A Bolt From the Blue
No Longer Laughingstock, Lightning Charges Into First Conference Finals
By Tarik El-Bashir
Washington Post Staff Writer
Saturday, May 8, 2004; Page D01
In a suburban hockey rink shaded from Florida's searing sunshine by palm trees, the Tampa Bay Lightning, the NHL's hottest team, returned to work early this week after sweeping past the Montreal Canadiens and into its first Eastern Conference finals.
Vincent Lecavalier, Martin St. Louis and Brad Richards, all forwards, and goaltender Nikolai Khabibulin -- four of the NHL's best players through the first two rounds of the playoffs -- lightheartedly skated through drills, joking and laughing among themselves. Even John Tortorella, the Lightning's scowling coach, managed an occasional smile.
And why not? If any team has earned the right to live in the moment, and enjoy every second of it, that team is the Lightning, which was so bad as recently as four seasons ago, it was the punch line of jokes around the NHL.
But no more. Despite a payroll that is roughly half of the Philadelphia Flyers', a 12-year history marked mostly by folly and failure, a public spat between Tortorella and Lecavalier earlier this season, and whispers of relocation if the team does not get millions of dollars in tax relief from the local government, Tampa Bay is four wins from a chance to play for the Stanley Cup. And the team has done it by playing an up-tempo, freewheeling style that has endeared the Lightning to fans around the league.
This afternoon, the Lightning will face the Flyers in Game 1 of the Eastern Conference finals.

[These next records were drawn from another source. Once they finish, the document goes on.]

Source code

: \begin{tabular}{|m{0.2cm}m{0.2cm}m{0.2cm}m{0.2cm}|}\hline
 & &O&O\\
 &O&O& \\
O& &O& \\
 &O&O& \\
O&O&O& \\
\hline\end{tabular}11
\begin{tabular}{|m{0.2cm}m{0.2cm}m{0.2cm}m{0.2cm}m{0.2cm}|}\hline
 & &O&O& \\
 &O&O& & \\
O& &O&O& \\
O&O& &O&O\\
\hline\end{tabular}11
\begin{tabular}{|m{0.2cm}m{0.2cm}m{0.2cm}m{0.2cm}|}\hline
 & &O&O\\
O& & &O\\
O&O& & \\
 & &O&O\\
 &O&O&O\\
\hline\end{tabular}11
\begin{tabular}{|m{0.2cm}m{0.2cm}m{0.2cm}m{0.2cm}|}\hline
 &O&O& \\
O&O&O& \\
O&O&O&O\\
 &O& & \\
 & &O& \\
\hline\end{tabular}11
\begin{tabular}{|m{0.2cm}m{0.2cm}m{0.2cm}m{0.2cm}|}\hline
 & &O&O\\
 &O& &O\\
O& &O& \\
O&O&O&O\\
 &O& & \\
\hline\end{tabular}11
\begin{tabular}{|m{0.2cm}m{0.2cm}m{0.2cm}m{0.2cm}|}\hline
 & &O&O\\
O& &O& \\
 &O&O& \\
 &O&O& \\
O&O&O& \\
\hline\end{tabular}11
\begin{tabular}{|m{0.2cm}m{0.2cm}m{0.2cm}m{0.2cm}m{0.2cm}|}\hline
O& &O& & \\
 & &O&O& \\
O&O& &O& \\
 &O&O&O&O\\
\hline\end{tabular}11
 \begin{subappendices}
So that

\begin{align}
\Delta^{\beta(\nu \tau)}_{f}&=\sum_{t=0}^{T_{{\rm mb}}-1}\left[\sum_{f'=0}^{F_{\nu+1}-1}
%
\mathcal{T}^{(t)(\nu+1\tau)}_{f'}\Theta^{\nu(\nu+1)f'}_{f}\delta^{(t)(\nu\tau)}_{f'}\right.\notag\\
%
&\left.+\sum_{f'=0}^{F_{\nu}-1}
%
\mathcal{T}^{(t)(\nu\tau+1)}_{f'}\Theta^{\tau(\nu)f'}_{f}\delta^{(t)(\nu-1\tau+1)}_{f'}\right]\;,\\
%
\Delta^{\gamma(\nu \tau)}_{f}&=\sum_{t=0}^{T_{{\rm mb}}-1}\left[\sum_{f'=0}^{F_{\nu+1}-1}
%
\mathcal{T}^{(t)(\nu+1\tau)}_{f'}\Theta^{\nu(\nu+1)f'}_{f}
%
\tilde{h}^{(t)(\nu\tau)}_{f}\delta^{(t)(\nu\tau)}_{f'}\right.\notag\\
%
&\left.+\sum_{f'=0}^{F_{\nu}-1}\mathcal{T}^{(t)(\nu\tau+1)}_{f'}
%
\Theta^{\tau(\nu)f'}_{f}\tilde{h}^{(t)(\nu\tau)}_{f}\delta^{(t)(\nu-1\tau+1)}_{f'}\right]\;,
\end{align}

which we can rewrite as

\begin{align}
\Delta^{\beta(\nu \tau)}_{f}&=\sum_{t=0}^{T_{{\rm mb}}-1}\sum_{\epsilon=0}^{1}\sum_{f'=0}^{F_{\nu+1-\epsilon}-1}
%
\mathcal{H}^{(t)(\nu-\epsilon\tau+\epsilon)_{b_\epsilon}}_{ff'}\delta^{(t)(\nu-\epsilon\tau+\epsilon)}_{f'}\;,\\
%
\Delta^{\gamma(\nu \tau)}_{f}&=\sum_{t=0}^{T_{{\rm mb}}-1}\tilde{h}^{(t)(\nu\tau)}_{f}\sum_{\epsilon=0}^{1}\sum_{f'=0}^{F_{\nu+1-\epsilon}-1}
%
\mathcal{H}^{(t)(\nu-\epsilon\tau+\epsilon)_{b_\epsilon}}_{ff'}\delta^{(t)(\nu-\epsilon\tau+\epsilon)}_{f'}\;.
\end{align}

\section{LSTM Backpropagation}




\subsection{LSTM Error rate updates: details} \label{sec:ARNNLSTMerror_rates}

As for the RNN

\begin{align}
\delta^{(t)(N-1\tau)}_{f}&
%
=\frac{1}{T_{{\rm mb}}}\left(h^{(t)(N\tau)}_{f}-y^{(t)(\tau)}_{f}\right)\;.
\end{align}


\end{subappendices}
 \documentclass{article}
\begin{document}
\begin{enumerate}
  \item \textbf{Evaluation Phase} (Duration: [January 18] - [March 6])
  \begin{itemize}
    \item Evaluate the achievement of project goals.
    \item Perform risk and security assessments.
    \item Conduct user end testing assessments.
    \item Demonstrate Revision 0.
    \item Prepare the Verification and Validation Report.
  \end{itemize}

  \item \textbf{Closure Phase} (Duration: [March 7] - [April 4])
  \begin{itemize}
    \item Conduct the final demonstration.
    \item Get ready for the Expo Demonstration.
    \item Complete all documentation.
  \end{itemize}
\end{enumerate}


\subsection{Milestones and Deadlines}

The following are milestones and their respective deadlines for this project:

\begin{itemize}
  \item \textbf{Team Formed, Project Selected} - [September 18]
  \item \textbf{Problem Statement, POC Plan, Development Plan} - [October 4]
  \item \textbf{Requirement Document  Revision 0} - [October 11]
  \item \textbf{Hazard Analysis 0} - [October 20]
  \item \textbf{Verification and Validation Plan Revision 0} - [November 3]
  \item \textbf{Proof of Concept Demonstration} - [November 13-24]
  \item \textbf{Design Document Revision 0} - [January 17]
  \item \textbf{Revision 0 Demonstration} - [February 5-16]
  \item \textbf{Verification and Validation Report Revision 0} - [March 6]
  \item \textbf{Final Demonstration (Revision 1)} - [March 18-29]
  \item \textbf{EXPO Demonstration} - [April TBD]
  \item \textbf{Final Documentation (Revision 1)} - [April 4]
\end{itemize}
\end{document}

The series will pit the Lightning's youth and speed against a Flyers team defined by experience and brawn, Tampa Bay's fledgling playoff pedigree vs. a Philadelphia franchise with a rich postseason history that includes two Stanley Cups. The Lightning won all four regular season games between the two teams.
Game 1 of the Western Conference finals between the Calgary Flames and San Jose Sharks is Sunday afternoon.
Ask two of the Lightning's longest tenured players, defensemen Pavel Kubina and Jassen Cullimore, to explain the team's transformation from laughingstock to contender, and their answer can be summed up in one word: stability. It's something the franchise had not known until Detroit Pistons managing partner William Davidson bought the Lightning in 1999, and the promotion two years ago of General Manager Jay Feaster, whose commitment to keeping the team together has paid off.
"When I first got here, we'd start with a 23-man roster at the beginning of the year and by the end of the year there would be four guys left from that team," said Cullimore, who has been with the Lightning since 1998. "And not only that, we ended up with three different owners, three different coaches, three different GMs in a span of three or four years. Everyone had their own vision of what they wanted the team to be. Everything kept changing. Now, to have this stability, it makes a huge difference."
"There is no comparison between the old Lightning and the new Lightning," said Kubina, who is in his seventh season with the franchise. "We've grown up as a team. They kept us together. If you look at our team, there's probably over 10 guys who have been here for four years. We're getting older and smarter."
Many of those players -- especially Khabibulin, who plays a position that is most important to a team's success or failure this time of year -- are shining brightest in the playoffs. After being publicly challenged by Tortorella in March, Khabibulin is the NHL's best goaltender in the playoffs, with an 8-1 record, a sublime 0.99 goals against average and an eye-popping .964 save percentage.
On a mezzanine behind the Lightning's goal inside the team's arena, a sign reads, "The Bulin Wall." With every save he makes, a fan hangs a brick next to it.
"People were questioning [Khabibulin] toward the end of the year," St. Louis said. "He took it upon himself to play better. We'd rather have Habby hot now than hot at the end of the regular season. This is the time to be hot, and he definitely is. He's given us a chance to win every game, and he's won some games for us. That is what you need in the playoffs."
Fredrik Modin (five goals, six assists) and St. Louis (four goals, seven assists) are among the league leaders in playoff scoring. Richards (three game-winners) and Lecavalier (five goals, two assists) also rank among the top 20 playoff scorers. This is despite the fact that Tampa Bay has needed just nine games to dispatch the Canadiens (four games to none) and the New York Islanders (4-1) in the first two rounds of the playoffs.